In addition to recognizing the best poetry at home and abroad, the Griffin Prize has a long-standing tradition of recruiting truly outstanding judges. This year's group includes the British poet Alice Oswald, author most recently of Memorial, an exceptional volume of verse that reimagines Homer's The Iliad. Ahead of this year's ceremony, The Globe asked Oswald about her experience on the prize jury.
I was excited when you were named as a judge for this prize, because it seemed to me that the temperament of your own work would perhaps collide in interesting ways with the Canadian submissions for this prize. How much did you know of Canadian poetry before you began reading for the prize? What was your sense of it?
I've always admired Anne Carson's work, perhaps because it is borderless and unplaceable: a bit French, a bit Greek, slightly Cycladic, Hermetic, German, Canadian, lunar. Robert Bringhurst's work has a similarly international range, though his research into Haida culture tethers him (in a good way) to one part of the world. I was drawn to his writing early on because of my interest in oral traditions and through him came to know the poetry of Jan Zwicky – which I've loved. Tim Lilburn's book, Moosewood Sandhills, made a strong impression on me and perhaps because of that, I came to think of Canadian poetry as a quiet discipline – watchful and outdoor and philosophical.

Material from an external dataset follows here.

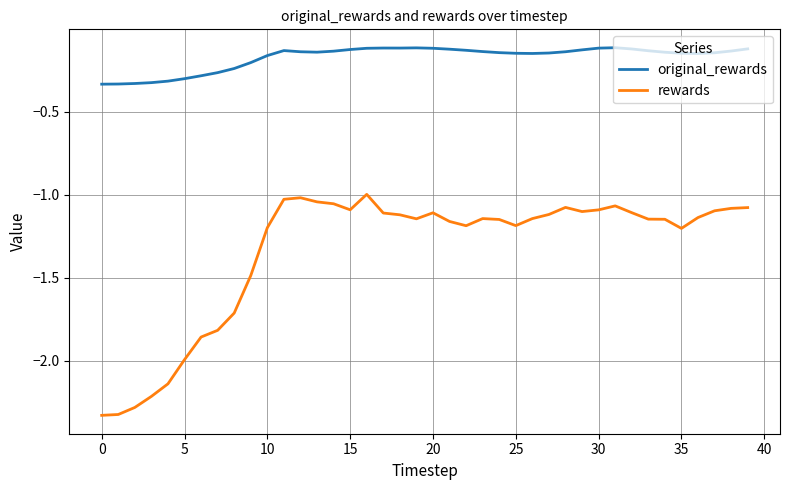

True or false: original_rewards and rewards intersect in this chart.

False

Did the submissions you read line up with that sense? What surprised you (or didn't, I suppose!) about them?
I was astonished by the quantity and variety of Canadian submissions. Poetry is hard at work out there! It was particularly good for me to come across so much urban Canadian poetry – I liked its humour and swiftness.
Did you notice any particular trends or through lines that set the Canadian submissions apart from the international ones?
There was a certain modesty to the Canadian submissions. Sometimes this manifested as a bashful attentiveness to the natural world, sometimes as a self-deprecating humour in the face of the urban world. Modesty is a good quality, although too much of it might deprive a poem of necessary contradictions. Related to this modesty there seemed to be a strain of anxiety about land ownership – which at its most interesting emerged as a disturbance or wavering in the language.
I've watched with great interest as a younger generation of British poets seems to be coalescing – I'm thinking of some of your Faber and Faber colleagues, in Jack Underwood and Emily Berry, and writers such as Rebecca Perry, whose first book I quite liked. What is new and interesting in British verse? Where is it going next?
I'm no expert in new English verse because I don't live at the centre of it, but I've been excited by the effect of American rap on younger poets. Performance poetry is no longer looked on as inferior to page poetry and I think that has brought drama and increased clarity to the poetry world. Kate Tempest's work is well-known, but there are plenty of others. There's also room for experimental work, with digital poetry now more widely known and a lot of visual or audio poetry installed in public places – and, as you mention, there is a wave of interesting new poets, including Rebecca Perry, Sam Riviere, Russell Jones, Harry Mann, Fiona Benson, et cetera. So I would say that poetry is thriving in its world – but there is a wider context, in which the arts are being undervalued in schools and universities and underfunded across the country. I do think our culture is suffering from the unequal education systems that now operate over here.
I've previously argued that the division between the Canadian and International categories should be dissolved, and it should just be one big thing – that doing so, in fact, is necessary to the long-term legitimacy of the Griffin Prize. What do you think of that idea?
Yes, I agree with this. Writers must always shed their categories and it would surely stimulate Canadian poets to feel they were competing internationally.
This interview has been condensed and edited.